### Task objective:
Every line that contains the word "sveikatos" should be copied from the records below.

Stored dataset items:
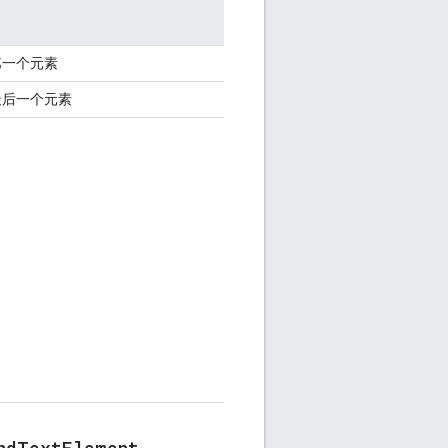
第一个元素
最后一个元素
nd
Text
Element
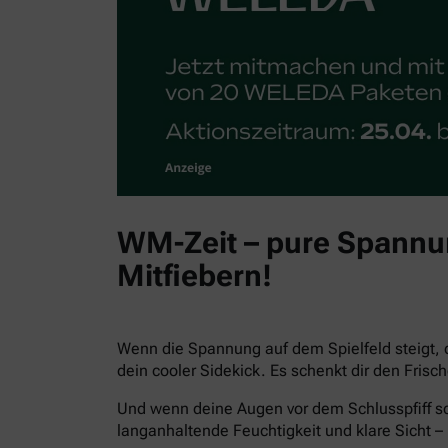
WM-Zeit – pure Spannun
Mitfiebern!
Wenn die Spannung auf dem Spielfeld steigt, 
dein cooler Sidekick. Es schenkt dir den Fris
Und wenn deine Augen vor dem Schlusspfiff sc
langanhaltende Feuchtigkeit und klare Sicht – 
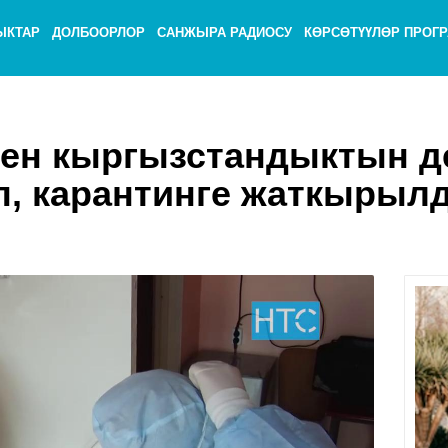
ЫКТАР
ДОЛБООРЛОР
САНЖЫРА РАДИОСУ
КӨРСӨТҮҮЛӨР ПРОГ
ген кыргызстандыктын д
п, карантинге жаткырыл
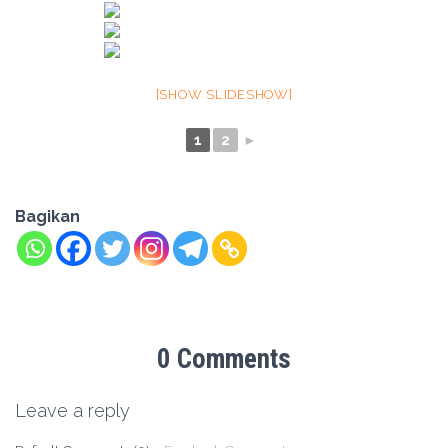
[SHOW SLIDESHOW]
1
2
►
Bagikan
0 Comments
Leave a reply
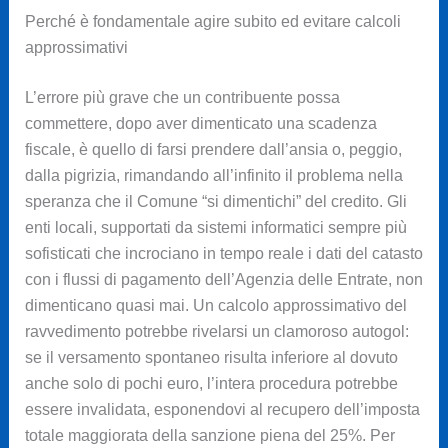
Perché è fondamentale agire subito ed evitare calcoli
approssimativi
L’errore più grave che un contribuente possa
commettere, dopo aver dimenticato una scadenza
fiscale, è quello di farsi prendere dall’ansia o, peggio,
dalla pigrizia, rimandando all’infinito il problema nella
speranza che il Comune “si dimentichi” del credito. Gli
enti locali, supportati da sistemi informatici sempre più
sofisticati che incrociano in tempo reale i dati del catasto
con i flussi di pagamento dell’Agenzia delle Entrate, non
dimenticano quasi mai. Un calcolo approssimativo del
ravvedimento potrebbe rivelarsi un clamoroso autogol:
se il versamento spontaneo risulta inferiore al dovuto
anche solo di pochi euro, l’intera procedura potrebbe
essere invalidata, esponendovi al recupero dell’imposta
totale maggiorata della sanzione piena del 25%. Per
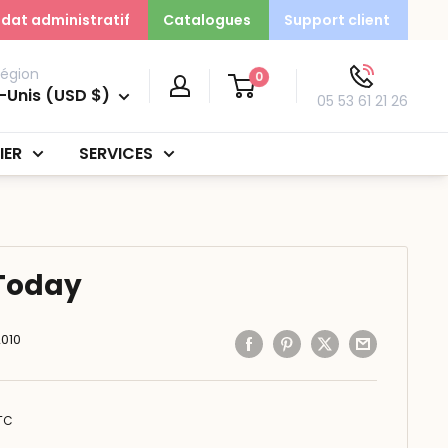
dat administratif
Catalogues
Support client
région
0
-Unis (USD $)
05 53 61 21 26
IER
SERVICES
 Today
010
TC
...
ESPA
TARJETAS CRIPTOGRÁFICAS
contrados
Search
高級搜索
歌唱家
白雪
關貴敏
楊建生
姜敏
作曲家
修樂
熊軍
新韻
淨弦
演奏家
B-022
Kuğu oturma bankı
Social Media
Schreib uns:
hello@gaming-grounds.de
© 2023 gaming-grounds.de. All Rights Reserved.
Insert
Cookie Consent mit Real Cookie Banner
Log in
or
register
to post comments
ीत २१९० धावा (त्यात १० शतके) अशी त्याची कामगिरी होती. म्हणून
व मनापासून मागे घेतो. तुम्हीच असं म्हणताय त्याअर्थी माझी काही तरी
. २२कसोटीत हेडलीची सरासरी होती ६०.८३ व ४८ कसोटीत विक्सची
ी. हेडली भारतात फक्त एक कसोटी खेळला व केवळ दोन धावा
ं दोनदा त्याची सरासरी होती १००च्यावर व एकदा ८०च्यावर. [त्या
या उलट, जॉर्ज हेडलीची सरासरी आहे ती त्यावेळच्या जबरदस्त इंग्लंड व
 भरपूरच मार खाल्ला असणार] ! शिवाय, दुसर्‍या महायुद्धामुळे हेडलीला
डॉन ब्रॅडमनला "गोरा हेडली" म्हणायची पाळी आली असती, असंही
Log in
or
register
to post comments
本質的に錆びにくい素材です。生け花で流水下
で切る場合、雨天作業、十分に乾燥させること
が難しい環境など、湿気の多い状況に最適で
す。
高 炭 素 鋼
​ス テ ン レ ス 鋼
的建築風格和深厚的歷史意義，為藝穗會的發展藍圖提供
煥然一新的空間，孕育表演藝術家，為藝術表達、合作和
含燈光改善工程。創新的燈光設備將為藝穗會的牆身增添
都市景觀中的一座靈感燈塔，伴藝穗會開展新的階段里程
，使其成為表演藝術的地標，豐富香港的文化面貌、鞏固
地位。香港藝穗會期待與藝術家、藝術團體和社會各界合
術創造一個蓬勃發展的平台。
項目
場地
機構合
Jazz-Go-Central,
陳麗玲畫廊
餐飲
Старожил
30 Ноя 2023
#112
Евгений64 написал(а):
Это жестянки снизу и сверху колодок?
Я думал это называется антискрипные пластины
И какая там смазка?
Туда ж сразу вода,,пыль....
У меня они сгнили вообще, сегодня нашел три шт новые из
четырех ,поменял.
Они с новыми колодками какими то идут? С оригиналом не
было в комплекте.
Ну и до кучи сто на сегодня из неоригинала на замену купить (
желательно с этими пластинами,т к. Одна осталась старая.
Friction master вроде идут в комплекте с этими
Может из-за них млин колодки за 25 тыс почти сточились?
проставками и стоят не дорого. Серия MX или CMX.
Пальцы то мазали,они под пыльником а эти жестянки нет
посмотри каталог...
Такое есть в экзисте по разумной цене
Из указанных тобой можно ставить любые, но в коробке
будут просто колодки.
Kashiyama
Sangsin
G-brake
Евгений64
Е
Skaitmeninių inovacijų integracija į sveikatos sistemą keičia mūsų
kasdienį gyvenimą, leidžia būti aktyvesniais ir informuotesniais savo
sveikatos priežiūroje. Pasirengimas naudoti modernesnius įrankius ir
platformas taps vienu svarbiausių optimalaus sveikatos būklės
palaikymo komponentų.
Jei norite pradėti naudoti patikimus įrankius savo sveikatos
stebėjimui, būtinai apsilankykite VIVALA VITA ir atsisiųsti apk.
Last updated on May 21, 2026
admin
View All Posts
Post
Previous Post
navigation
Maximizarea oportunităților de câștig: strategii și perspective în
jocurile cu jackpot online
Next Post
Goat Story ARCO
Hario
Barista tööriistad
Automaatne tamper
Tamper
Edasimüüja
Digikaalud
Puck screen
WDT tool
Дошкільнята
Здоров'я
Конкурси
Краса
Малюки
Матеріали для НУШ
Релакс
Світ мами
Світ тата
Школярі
...
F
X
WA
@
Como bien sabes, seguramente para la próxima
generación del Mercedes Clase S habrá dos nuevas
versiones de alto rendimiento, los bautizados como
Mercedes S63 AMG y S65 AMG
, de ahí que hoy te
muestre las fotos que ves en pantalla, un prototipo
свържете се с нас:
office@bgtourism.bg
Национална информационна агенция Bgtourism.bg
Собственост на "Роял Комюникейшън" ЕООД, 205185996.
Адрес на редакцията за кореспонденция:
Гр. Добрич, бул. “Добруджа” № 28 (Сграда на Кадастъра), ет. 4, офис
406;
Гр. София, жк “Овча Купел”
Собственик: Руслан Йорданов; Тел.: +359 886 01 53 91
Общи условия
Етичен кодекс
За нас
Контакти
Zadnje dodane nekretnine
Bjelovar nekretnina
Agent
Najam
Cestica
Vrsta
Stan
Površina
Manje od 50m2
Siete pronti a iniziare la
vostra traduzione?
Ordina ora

### The completed task:
Skaitmeninių inovacijų integracija į sveikatos sistemą keičia mūsų
sveikatos priežiūroje. Pasirengimas naudoti modernesnius įrankius ir
platformas taps vienu svarbiausių optimalaus sveikatos būklės
Jei norite pradėti naudoti patikimus įrankius savo sveikatos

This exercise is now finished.